Any amount of folk wisdom plus experience and observation will result in proper food storage, to a certain level, along with a sense of which fruit will ripen once picked and what will simply rot.
Certainly, I have picked up my share of tips at the farmer's market -- a tiny Chinese woman at the Heart of the City farmer's market told me the best way to preserve the giant bags of oranges is to spread them out on a baking sheet, with a towel underneath, so there is plenty of air between them, and eat the softest or ripest oranges first. Works great for other produce, too -- I do this with apples, peaches and apricots in the refrigerator.
Kittee's guide motivated me to do a bit of digging and found a great chart on how ethylene gas affects your produce. I also found a very comprehensive and useful guide to proper food storage on the website of the Canadian Produce Marketing Association.
Without further adieu, here's my guide to what should go into your two produce bins in the fridge, based on which fruits or veggies produce ethylene gas and which fruits or veggies will rot when exposed to too much of it (yes, even in low temperatures in the refrigerator).
Drawer 1: Fruit Drawer (Ethylene producers) Apples Apricots Avocados Bananas Cantaloupe Carambola (star fruit) Green onions Kiwi fruit Leeks Mango Nectarine Papaya Peaches Plums Tomatoes | Drawer 2: Potatoes, Onions, Garlic and Ethylene Sensitive Produce, including: Asparagus (gets tough) Unripe kiwi fruit Watermelon Beans - green & wax (sensitive to cold, causes russeting) Belgian Endive Berries (will get moldy) Broccoli Brussels sprouts Cabbage Carrots (will get bitter) Cauliflower Cherimoya Cucumbers Eggplant Greens, lettuces Peas Peppers Persimmons Quince Squash - winter/dark skinned Sweet potatoes Watermelon |
Exceptions & Notes:
- Potatoes, onions & garlic will sprout when exposed to too much ethylene, but have otherwise low sensitivity to it, hence the traditional co-mingling of potatoes, onions and garlic in the same drawer.

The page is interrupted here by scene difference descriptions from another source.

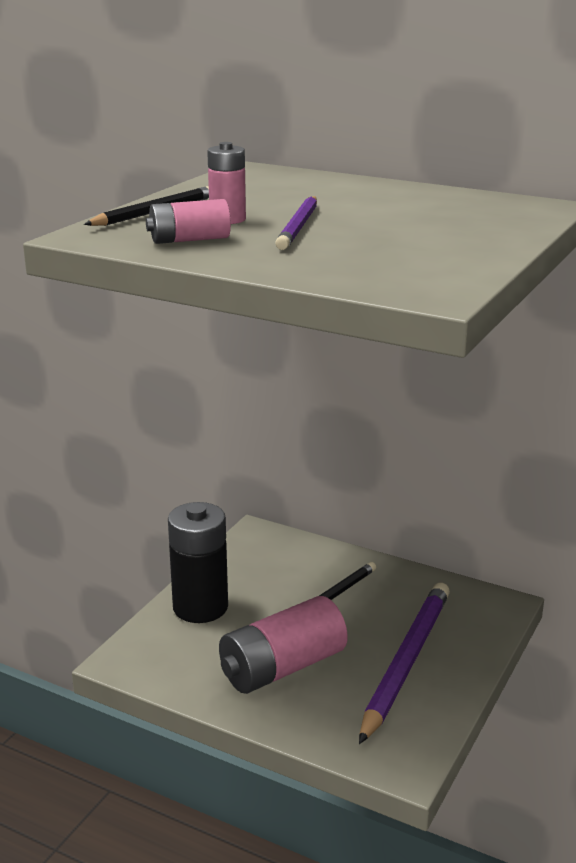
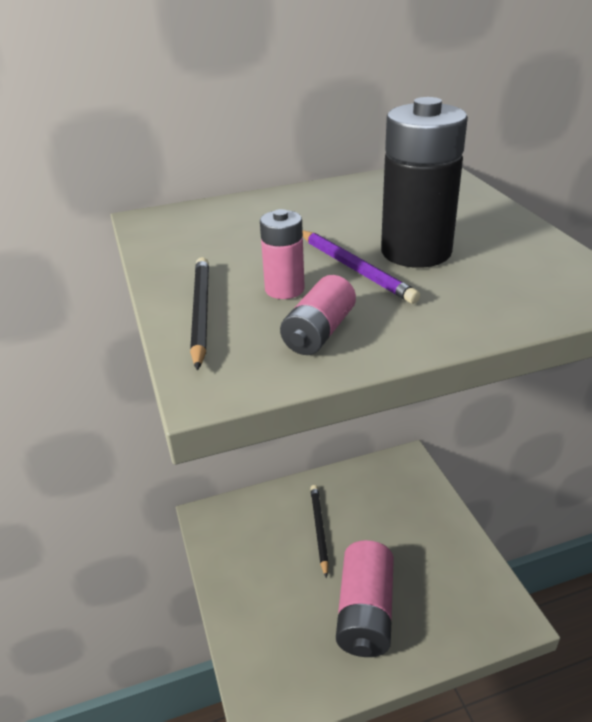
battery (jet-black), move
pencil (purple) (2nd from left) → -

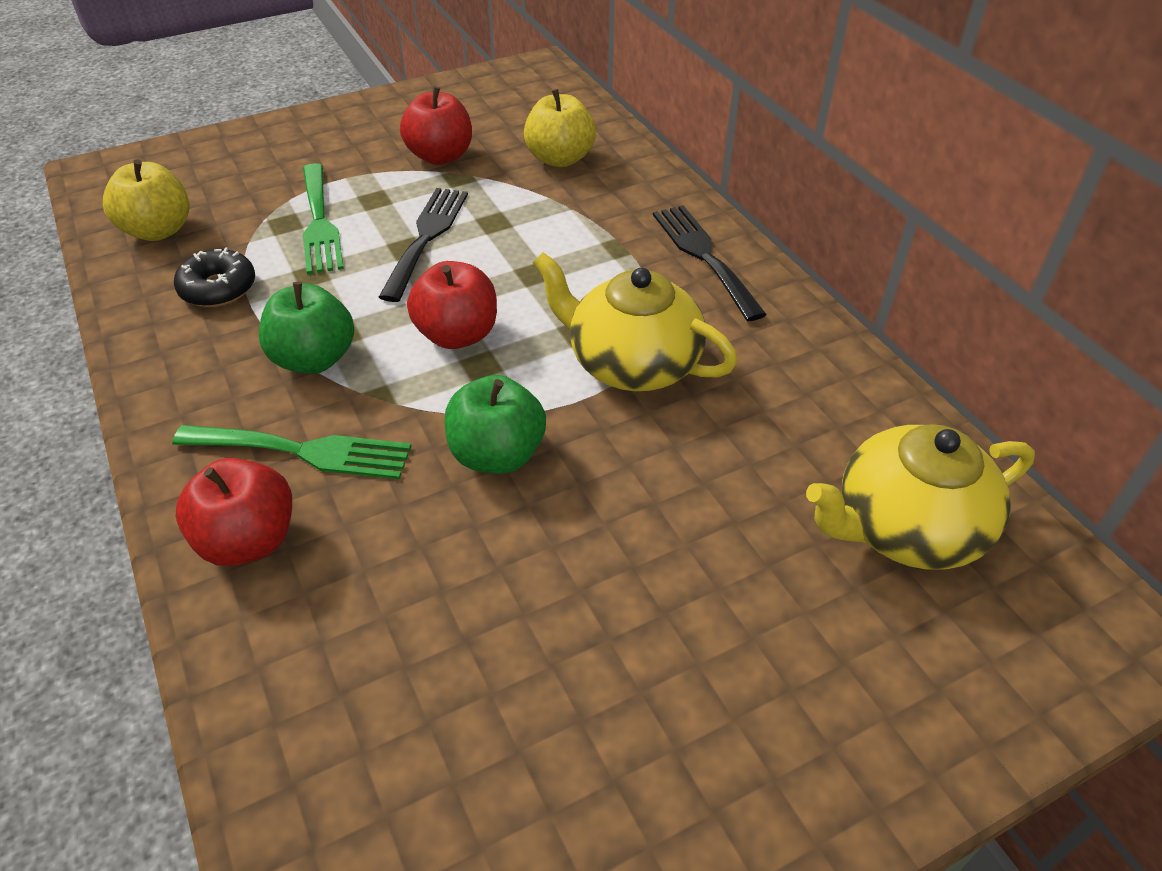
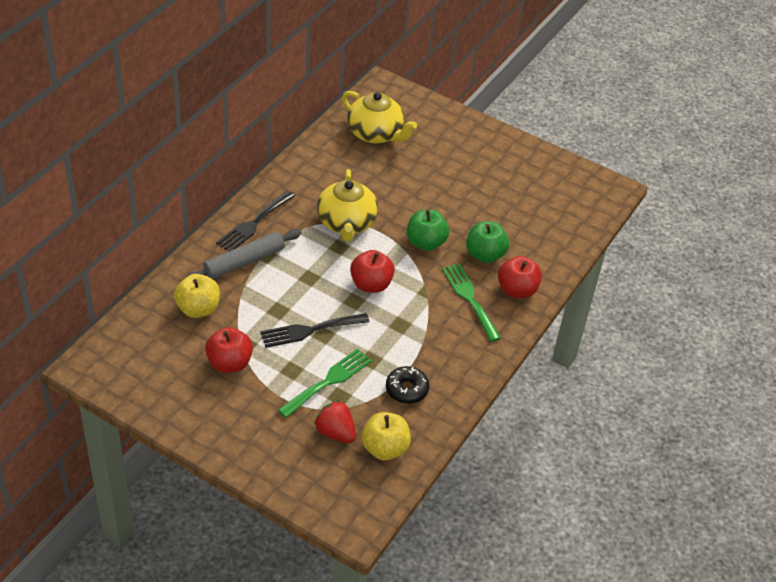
toy apple (emerald) (1st from left in the first image) → toy apple (emerald) (2nd from left), move
- → rolling pin (grey)
- → strawberry (red)

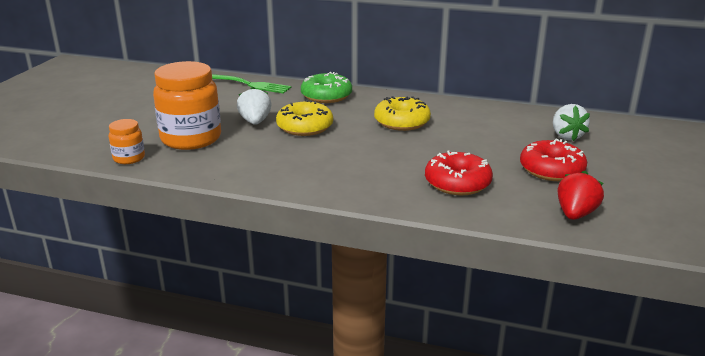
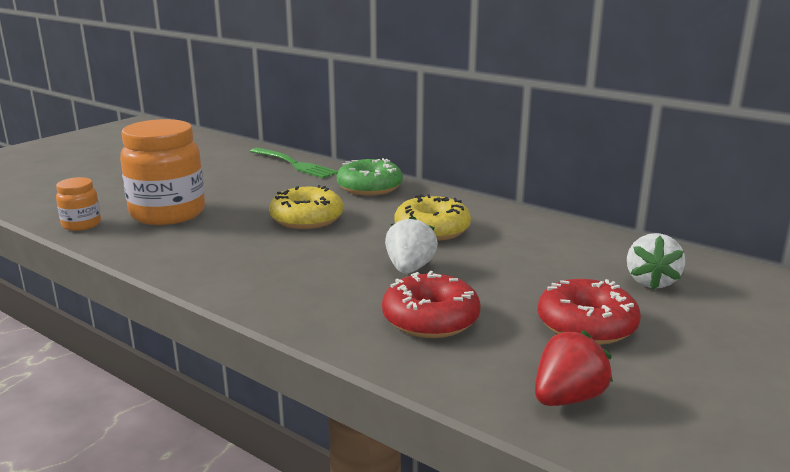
strawberry (pure white) (1st from left), move

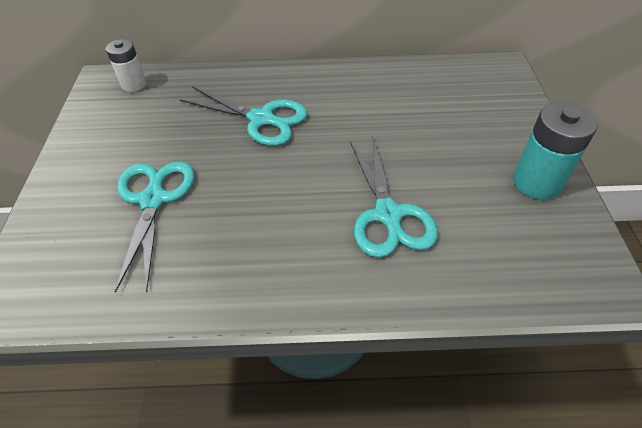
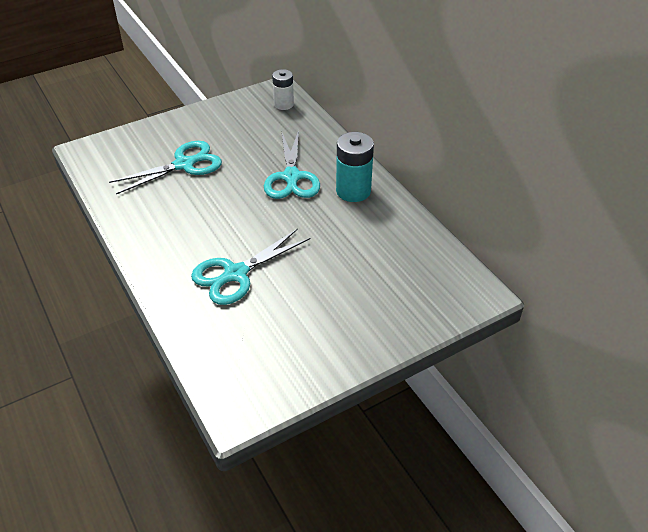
battery (turquoise), move

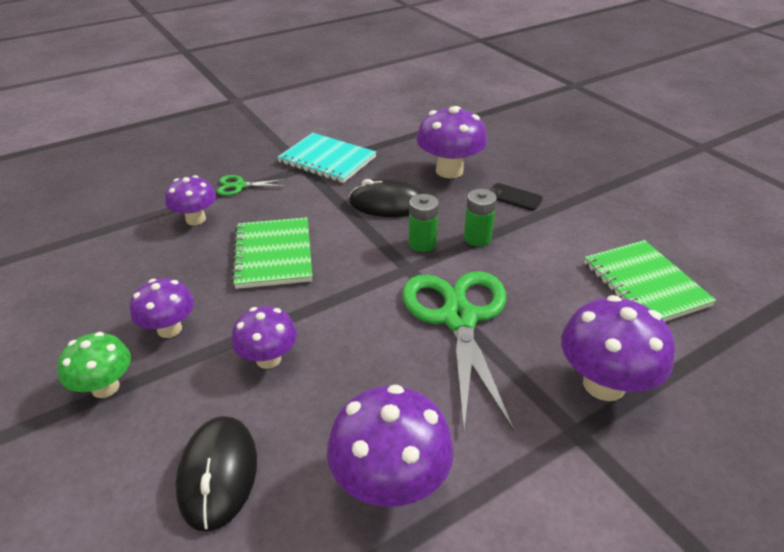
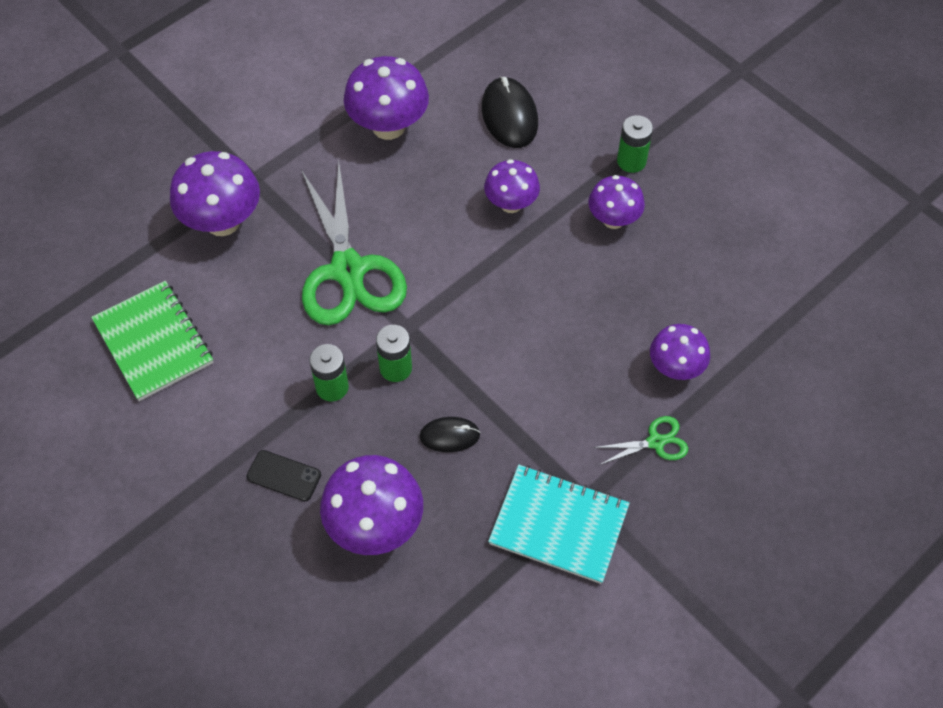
PC mouse (jet-black) (2nd from left in the first image) → PC mouse (jet-black) (1st from left), x0.60
exercise book (emerald) (1st from left) → -
mushroom (emerald) → battery (emerald) (3rd from left)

- Some unripe fruit -- like kiwis, bananas, avocados -- are very ethylene sensitive and can be ripened in a paper bag with an apple
- Cherries store with stems to prolong shelf life
- Grapes absorb odors from leeks & green onions, get moldy from Ethylene
- Rhubarb will absorb odors from avocado & green onions
- Peaches, pears, passion fruit & tomatoes produce and are very sensitive to ethylene - store the ripe fruit in a single layer in the refrigerator
Don't spend money on silly bags and indicators -- just buy what you need, use what you buy, and keep an eye on how you store things together in the fridge. You know, like companion planting -- this is companion food storage.
BONUS: If you have a big kitchen and lots of storage space with different places that keep stuff at different temperatures, check out this link to the UC Davis Vegetable Research & Information Center Guide to Harvesting & Storing.
FIVE Food Storage Spaces for Optimal (not tiny apartment kitchen) Storage:
- 2 crisper drawers in your fridge
- 45-55 degree/85-95% relative humidity space
- 50-60 degree cool dark place (basement, garage)
- 65-70 degree room temperature area out of direct light
3 comments:
I go by the rule of one for fruits, the other for vegetables, which is basically how your list divides up. In fact, some fridges even label the drawers.
Seems unusual to store uncut potatoes, onions and garlic in the fridge though. David Lebovitz even posted recently wondering about why one would store garlic there. A cool, dark, dry place is what I thought was recommended.
http://vric.ucdavis.edu/veginfo/commodity/garden/harvest.html
In my house, the refrigerator is the only cool, dark, dry place. Same with my last apartment. I have no cabinet space (as you may remember) and that's why they go in the fridge.
Leaving garlic out results in insta-sprouting or rot. I think it's because I always have so much fruit in my kitchen.
I think the mushroom kit must be sensitive to ethylenes, I got a replacement and put it in the second bedroom, away from the kitchen, houseplants and the like and it did much better. I got eight mushrooms this time (instead of 3).
This is a fantastic post! I'm definitely bookmarking it for future reference.